As­so­ci­a­tive func­tions are pre­cisely those that give rise to a fam­ily of func­tions for re­duc­ing lists where the re­sult can be com­puted by just com­bin­ing ad­ja­cent el­e­ments pair­wise willy-nilly. Thus, as­so­ci­a­tive op­er­a­tors de­scribe list op­er­a­tions that can be com­puted lo­cally, only ever look­ing at two ad­ja­cent el­e­ments, with­out wor­ry­ing that some im­por­tant global struc­ture (such as “are there two ones in a row?”) will be de­stroyed.

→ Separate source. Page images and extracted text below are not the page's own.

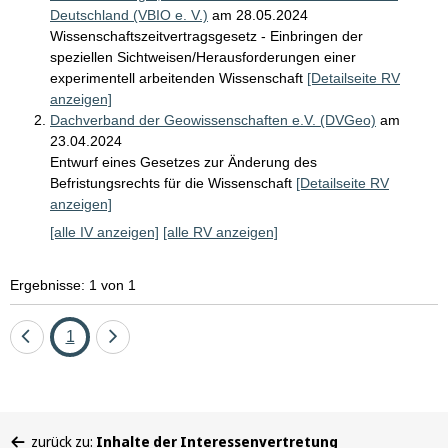
Deutschland (VBIO e. V.)
am 28.05.2024
Wissenschaftszeitvertragsgesetz - Einbringen der
speziellen Sichtweisen/Herausforderungen einer
experimentell arbeitenden Wissenschaft
[Detailseite RV
anzeigen]
Dachverband der Geowissenschaften e.V. (DVGeo)
am
23.04.2024
Entwurf eines Gesetzes zur Änderung des
Befristungsrechts für die Wissenschaft
[Detailseite RV
anzeigen]
[alle IV anzeigen]
[alle RV anzeigen]
Ergebnisse: 1 von 1
Eine
Seite
Eine
1
Seite
Seite
zurück
vor
Sie
zurück zu:
Inhalte der Interessenvertretung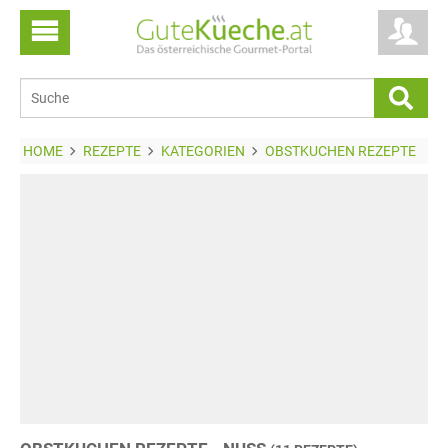
HOME
REZEPTE
KATEGORIEN
OBSTKUCHEN REZEPTE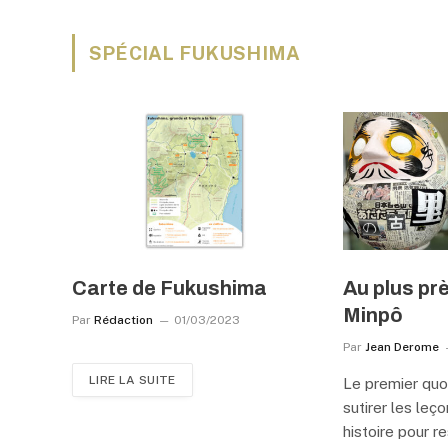
SPÉCIAL FUKUSHIMA
Carte de Fukushima
Au plus pr
Minpô
Par
Rédaction
01/03/2023
Par
Jean Derome
LIRE LA SUITE
Le premier quot
sutirer les leç
histoire pour r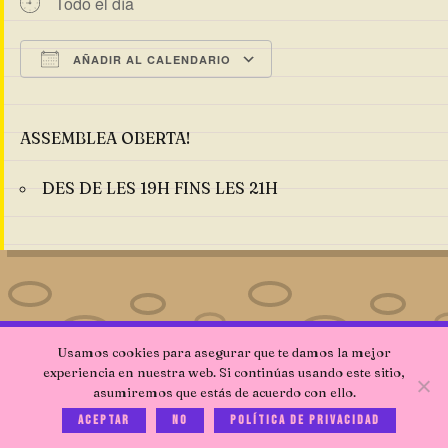
Todo el día
AÑADIR AL CALENDARIO
Descargar ICS
Google Calendar
ASSEMBLEA OBERTA!
DES DE LES 19H FINS LES 21H
Usamos cookies para asegurar que te damos la mejor
experiencia en nuestra web. Si continúas usando este sitio,
asumiremos que estás de acuerdo con ello.
Aceptar
No
Política de privacidad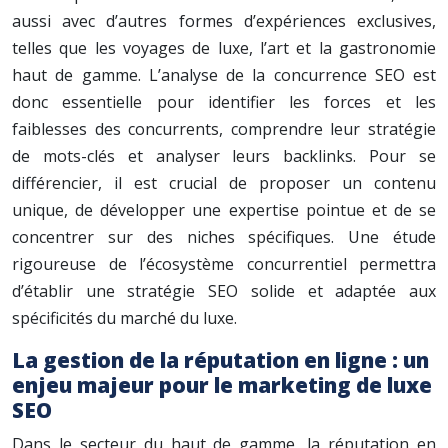
aussi avec d’autres formes d’expériences exclusives,
telles que les voyages de luxe, l’art et la gastronomie
haut de gamme. L’analyse de la concurrence SEO est
donc essentielle pour identifier les forces et les
faiblesses des concurrents, comprendre leur stratégie
de mots-clés et analyser leurs backlinks. Pour se
différencier, il est crucial de proposer un contenu
unique, de développer une expertise pointue et de se
concentrer sur des niches spécifiques. Une étude
rigoureuse de l’écosystème concurrentiel permettra
d’établir une stratégie SEO solide et adaptée aux
spécificités du marché du luxe.
La gestion de la réputation en ligne : un
enjeu majeur pour le marketing de luxe
SEO
Dans le secteur du haut de gamme, la réputation en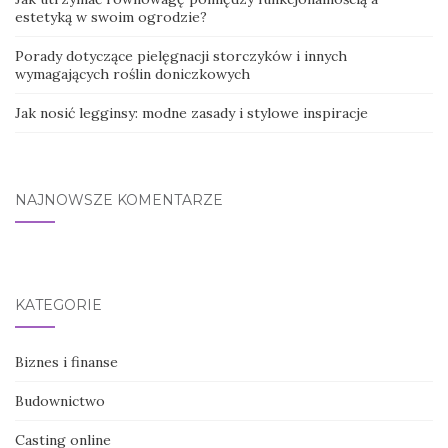
estetyką w swoim ogrodzie?
Porady dotyczące pielęgnacji storczyków i innych
wymagających roślin doniczkowych
Jak nosić legginsy: modne zasady i stylowe inspiracje
NAJNOWSZE KOMENTARZE
KATEGORIE
Biznes i finanse
Budownictwo
Casting online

This fam­ily of func­tions also has the nice prop­erty that if you re­duce one list $$[a, b, c, \ldots]$$ to a sin­gle el­e­ment $$\alpha,$$ and an­other list $$[x, y, z, \ldots]$$ to a sin­gle el­e­ment $$\chi,$$ then $$f(\alpha, \chi)$$ is the same as re­duc­ing $$[a, b, c, \ldots, x, y, z, \ldots]:$$ in other words, we can re­duce two lists sep­a­rately and then com­bine the re­sults, and get the same an­swer as we would have got­ten by com­bin­ing the lists first and then re­duc­ing them to a sin­gle re­sult.

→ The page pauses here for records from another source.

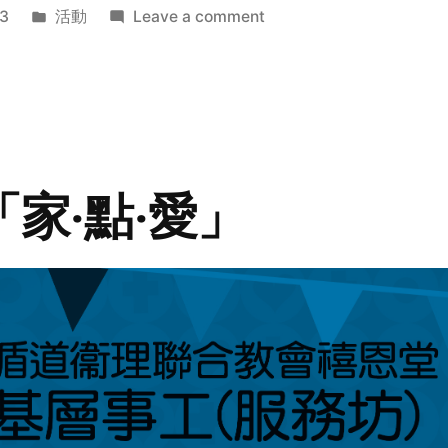
Posted
on
3
活動
Leave a comment
in
2014
年
探
訪
活
動
「家‧點‧愛」
預
告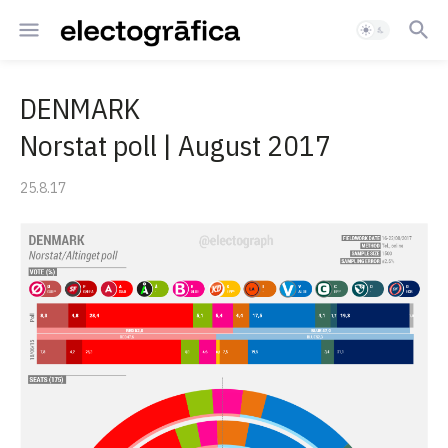
DENMARK
Norstat poll | August 2017
25.8.17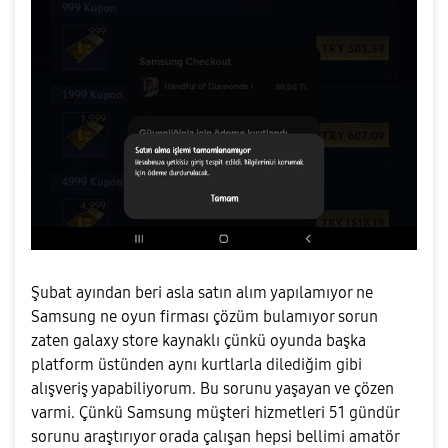
Şubat ayından beri asla satın alım yapılamıyor ne
Samsung ne oyun firması çözüm bulamıyor sorun
zaten galaxy store kaynaklı çünkü oyunda başka
platform üstünden aynı kurtlarla dilediğim gibi
alışveriş yapabiliyorum. Bu sorunu yaşayan ve çözen
varmi. Çünkü Samsung müşteri hizmetleri 51 gündür
sorunu araştırıyor orada çalışan hepsi bellimi amatör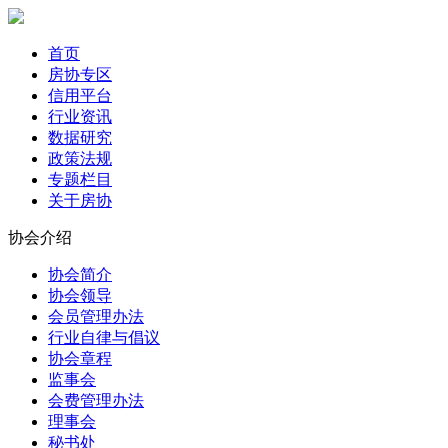
首页
房协专区
信用平台
行业资讯
数据研究
政策法规
专题栏目
关于房协
协会介绍
协会简介
协会领导
会员管理办法
行业自律与倡议
协会章程
监事会
会费管理办法
理事会
秘书处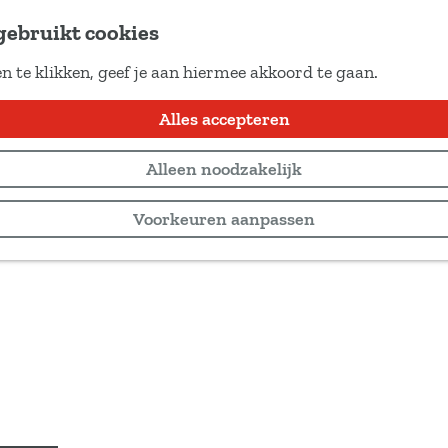
gebruikt cookies
n te klikken, geef je aan hiermee akkoord te gaan.
Alles accepteren
Alleen noodzakelijk
Voorkeuren aanpassen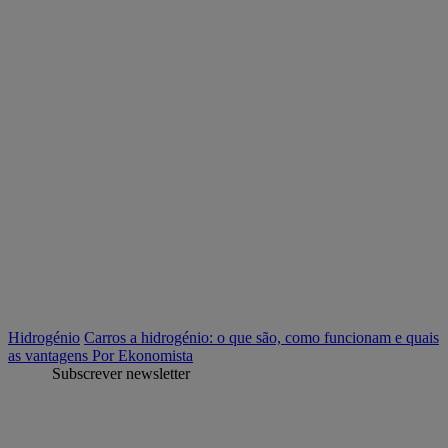
Hidrogénio
Carros a hidrogénio: o que são, como funcionam e quais
as vantagens
Por Ekonomista
Subscrever newsletter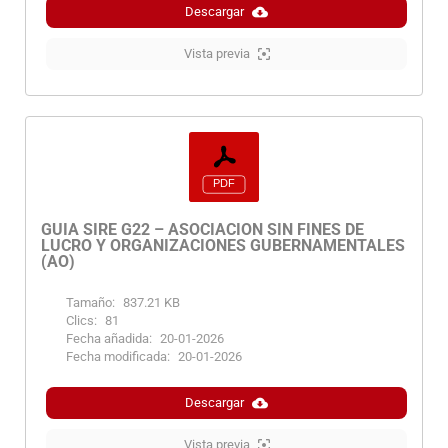
Descargar
Vista previa
GUIA SIRE G22 – ASOCIACION SIN FINES DE
LUCRO Y ORGANIZACIONES GUBERNAMENTALES
(AO)
Tamaño:
837.21 KB
Clics:
81
Fecha añadida:
20-01-2026
Fecha modificada:
20-01-2026
Descargar
Vista previa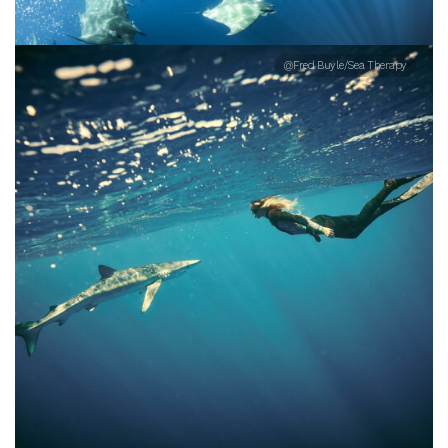
@Fred Buyle/Sea Therapy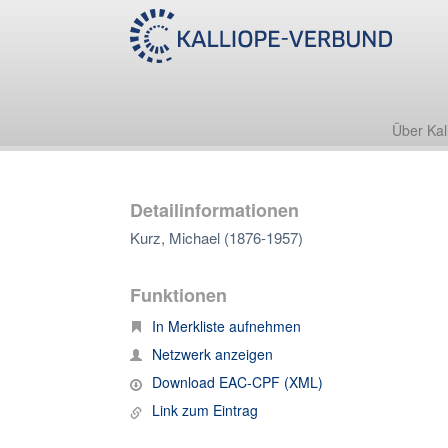
Über Kal
Detailinformationen
Kurz, Michael (1876-1957)
Funktionen
In Merkliste aufnehmen
Netzwerk anzeigen
Download EAC-CPF (XML)
Link zum Eintrag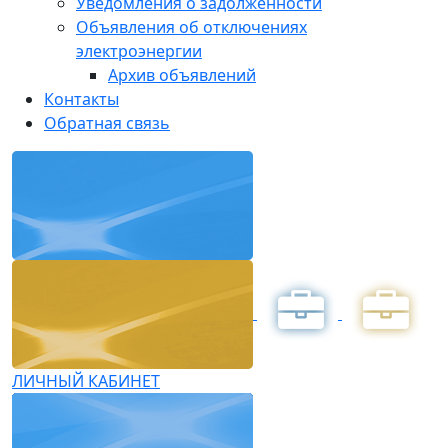
Уведомления о задолженности
Объявления об отключениях
электроэнергии
Архив объявлений
Контакты
Обратная связь
ЛИЧНЫЙ КАБИНЕТ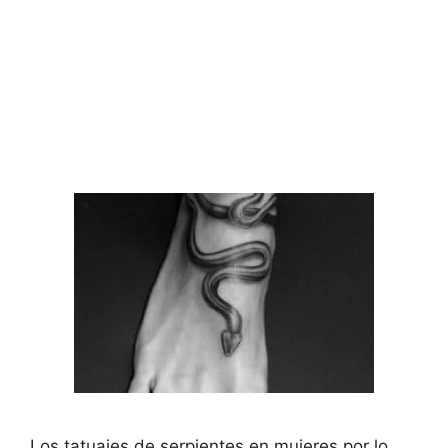
Los tatuajes de serpientes en mujeres por lo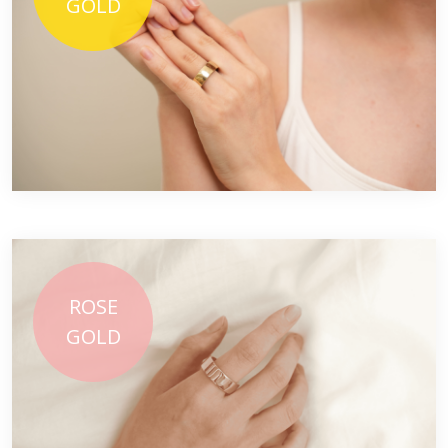
ROSE
GOLD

Any as­so­ci­a­tive func­tion $$f$$ can be used to re­duce a non-empty finite list to a sin­gle el­e­ment, by re­peat­edly ap­ply­ing $$f$$ to ad­ja­cent el­e­ments, with­out wor­ry­ing about the or­der. This works for one-el­e­ment lists, de­spite the fact that $$f$$ takes two pa­ram­e­ters, be­cause for one-el­e­ment lists we can just use zero ap­pli­ca­tions of $$f$$. But what about zero-el­e­ment lists?
To cre­ate a fam­ily $$f_n : X^n \to X$$ of func­tions on lists with the nice lo­cal­ity prop­er­ties dis­cussed above for all $$n \ge 0,$$ we need some “canon­i­cal” el­e­ment of $$0_X$$ in $$X$$ that $$f_0$$ can re­turn given an empty list, such that $$0_X$$ “acts like an empty el­e­ment” with re­spect to $$f.$$ Monoids for­mal­ize this no­tion of “an as­so­ci­a­tive op­er­a­tor plus an el­e­ment that acts like an empty el­e­ment,” and thus, they cap­ture the idea of a fam­ily of func­tions that can re­duce any list (of finite size) to a sin­gle out­put, re­gard­less of what or­der ad­ja­cent el­e­ments are com­bined in.